WHAT YOU ARE ASKED TO DO:
As the answer, set down the lines below from the one containing "Yun Jeong Choi." through the one containing "ACCEPTED MANUSCRIPT", exactly and inclusively, and no others.

*** SUPPLIED MATERIAL ***

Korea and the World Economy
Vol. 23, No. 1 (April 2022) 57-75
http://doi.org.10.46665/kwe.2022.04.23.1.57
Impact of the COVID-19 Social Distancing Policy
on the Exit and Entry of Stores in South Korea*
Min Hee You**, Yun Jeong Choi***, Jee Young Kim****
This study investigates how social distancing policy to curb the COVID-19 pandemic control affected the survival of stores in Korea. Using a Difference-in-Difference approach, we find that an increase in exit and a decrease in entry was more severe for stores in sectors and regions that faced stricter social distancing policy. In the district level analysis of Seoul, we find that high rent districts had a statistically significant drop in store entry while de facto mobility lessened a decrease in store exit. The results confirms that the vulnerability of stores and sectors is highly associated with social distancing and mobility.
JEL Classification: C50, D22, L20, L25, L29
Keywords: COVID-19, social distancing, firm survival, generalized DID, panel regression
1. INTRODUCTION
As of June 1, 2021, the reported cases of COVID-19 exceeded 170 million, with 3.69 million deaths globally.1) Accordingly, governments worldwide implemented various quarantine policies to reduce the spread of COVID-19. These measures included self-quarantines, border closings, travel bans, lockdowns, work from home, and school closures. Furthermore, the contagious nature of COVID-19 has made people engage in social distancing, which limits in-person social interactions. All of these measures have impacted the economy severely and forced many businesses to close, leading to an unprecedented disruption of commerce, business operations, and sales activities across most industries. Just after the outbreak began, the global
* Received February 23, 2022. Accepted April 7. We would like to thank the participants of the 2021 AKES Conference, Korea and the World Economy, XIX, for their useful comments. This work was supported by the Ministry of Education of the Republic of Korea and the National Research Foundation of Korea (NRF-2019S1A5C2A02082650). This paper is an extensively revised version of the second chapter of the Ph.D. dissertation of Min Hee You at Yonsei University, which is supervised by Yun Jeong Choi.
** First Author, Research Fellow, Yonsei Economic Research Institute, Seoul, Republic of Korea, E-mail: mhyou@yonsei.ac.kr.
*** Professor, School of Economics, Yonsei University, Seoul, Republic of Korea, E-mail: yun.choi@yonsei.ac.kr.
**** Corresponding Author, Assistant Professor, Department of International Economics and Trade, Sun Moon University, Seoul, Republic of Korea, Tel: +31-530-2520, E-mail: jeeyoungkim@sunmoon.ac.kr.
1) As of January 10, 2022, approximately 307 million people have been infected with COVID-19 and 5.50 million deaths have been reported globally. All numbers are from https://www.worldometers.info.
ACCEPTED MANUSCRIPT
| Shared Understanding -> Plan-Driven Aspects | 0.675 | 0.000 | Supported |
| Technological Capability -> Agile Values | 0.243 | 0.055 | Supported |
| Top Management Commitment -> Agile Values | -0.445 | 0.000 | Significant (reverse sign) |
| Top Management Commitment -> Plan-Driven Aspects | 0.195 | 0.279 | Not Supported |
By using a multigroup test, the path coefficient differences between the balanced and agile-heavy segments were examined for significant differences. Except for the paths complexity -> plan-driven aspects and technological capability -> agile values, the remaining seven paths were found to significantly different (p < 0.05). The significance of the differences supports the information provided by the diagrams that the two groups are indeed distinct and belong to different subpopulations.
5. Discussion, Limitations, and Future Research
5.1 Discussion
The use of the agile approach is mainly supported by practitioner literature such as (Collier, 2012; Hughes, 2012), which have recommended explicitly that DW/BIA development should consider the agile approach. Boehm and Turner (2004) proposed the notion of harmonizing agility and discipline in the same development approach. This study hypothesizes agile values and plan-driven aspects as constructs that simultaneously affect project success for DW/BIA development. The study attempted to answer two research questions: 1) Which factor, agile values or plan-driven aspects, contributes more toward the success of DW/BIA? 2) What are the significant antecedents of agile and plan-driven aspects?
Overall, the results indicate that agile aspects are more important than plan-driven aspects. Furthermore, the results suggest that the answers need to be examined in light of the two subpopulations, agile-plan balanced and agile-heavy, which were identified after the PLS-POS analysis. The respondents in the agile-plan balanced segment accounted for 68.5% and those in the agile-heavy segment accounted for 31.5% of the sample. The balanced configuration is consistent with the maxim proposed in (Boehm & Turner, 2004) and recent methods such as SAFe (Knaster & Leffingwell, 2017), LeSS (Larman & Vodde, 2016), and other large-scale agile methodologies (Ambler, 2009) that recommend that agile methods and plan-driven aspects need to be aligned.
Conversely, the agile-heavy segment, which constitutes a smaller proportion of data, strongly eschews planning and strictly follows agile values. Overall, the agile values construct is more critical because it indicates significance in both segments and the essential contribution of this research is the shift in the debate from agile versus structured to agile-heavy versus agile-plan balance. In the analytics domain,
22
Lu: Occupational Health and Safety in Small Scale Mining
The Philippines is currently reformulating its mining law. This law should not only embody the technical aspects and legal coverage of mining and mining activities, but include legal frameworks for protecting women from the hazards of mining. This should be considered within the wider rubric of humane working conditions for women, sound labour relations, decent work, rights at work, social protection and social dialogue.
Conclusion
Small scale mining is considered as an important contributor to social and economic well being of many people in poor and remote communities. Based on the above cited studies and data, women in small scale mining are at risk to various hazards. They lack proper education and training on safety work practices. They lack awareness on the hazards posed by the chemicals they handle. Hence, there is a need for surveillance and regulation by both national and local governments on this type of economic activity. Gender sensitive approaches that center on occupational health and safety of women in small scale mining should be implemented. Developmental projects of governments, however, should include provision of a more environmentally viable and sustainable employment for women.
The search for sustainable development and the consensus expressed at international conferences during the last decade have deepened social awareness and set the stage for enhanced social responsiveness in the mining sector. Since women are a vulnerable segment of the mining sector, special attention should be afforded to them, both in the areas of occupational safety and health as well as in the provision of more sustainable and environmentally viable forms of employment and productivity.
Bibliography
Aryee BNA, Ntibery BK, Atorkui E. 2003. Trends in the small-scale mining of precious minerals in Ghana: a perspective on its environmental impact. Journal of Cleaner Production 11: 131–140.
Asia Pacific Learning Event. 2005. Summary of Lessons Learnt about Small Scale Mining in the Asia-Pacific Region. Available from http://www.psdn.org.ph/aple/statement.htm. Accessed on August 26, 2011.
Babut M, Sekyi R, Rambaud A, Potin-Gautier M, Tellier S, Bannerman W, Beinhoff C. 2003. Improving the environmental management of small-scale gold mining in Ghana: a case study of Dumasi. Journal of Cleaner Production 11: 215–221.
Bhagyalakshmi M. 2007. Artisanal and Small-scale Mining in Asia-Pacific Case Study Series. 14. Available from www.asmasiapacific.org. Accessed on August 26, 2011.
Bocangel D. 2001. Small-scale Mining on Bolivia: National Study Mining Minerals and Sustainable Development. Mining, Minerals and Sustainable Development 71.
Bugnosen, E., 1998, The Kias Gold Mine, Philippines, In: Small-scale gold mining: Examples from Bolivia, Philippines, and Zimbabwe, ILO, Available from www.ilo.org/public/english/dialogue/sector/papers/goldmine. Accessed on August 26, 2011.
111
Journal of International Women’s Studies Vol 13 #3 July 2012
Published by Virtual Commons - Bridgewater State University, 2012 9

*** End of SUPPLIED MATERIAL ***

OUTPUT BELOW:
* Received February 23, 2022. Accepted April 7. We would like to thank the participants of the 2021 AKES Conference, Korea and the World Economy, XIX, for their useful comments. This work was supported by the Ministry of Education of the Republic of Korea and the National Research Foundation of Korea (NRF-2019S1A5C2A02082650). This paper is an extensively revised version of the second chapter of the Ph.D. dissertation of Min Hee You at Yonsei University, which is supervised by Yun Jeong Choi.
** First Author, Research Fellow, Yonsei Economic Research Institute, Seoul, Republic of Korea, E-mail: mhyou@yonsei.ac.kr.
*** Professor, School of Economics, Yonsei University, Seoul, Republic of Korea, E-mail: yun.choi@yonsei.ac.kr.
**** Corresponding Author, Assistant Professor, Department of International Economics and Trade, Sun Moon University, Seoul, Republic of Korea, Tel: +31-530-2520, E-mail: jeeyoungkim@sunmoon.ac.kr.
1) As of January 10, 2022, approximately 307 million people have been infected with COVID-19 and 5.50 million deaths have been reported globally. All numbers are from https://www.worldometers.info.
ACCEPTED MANUSCRIPT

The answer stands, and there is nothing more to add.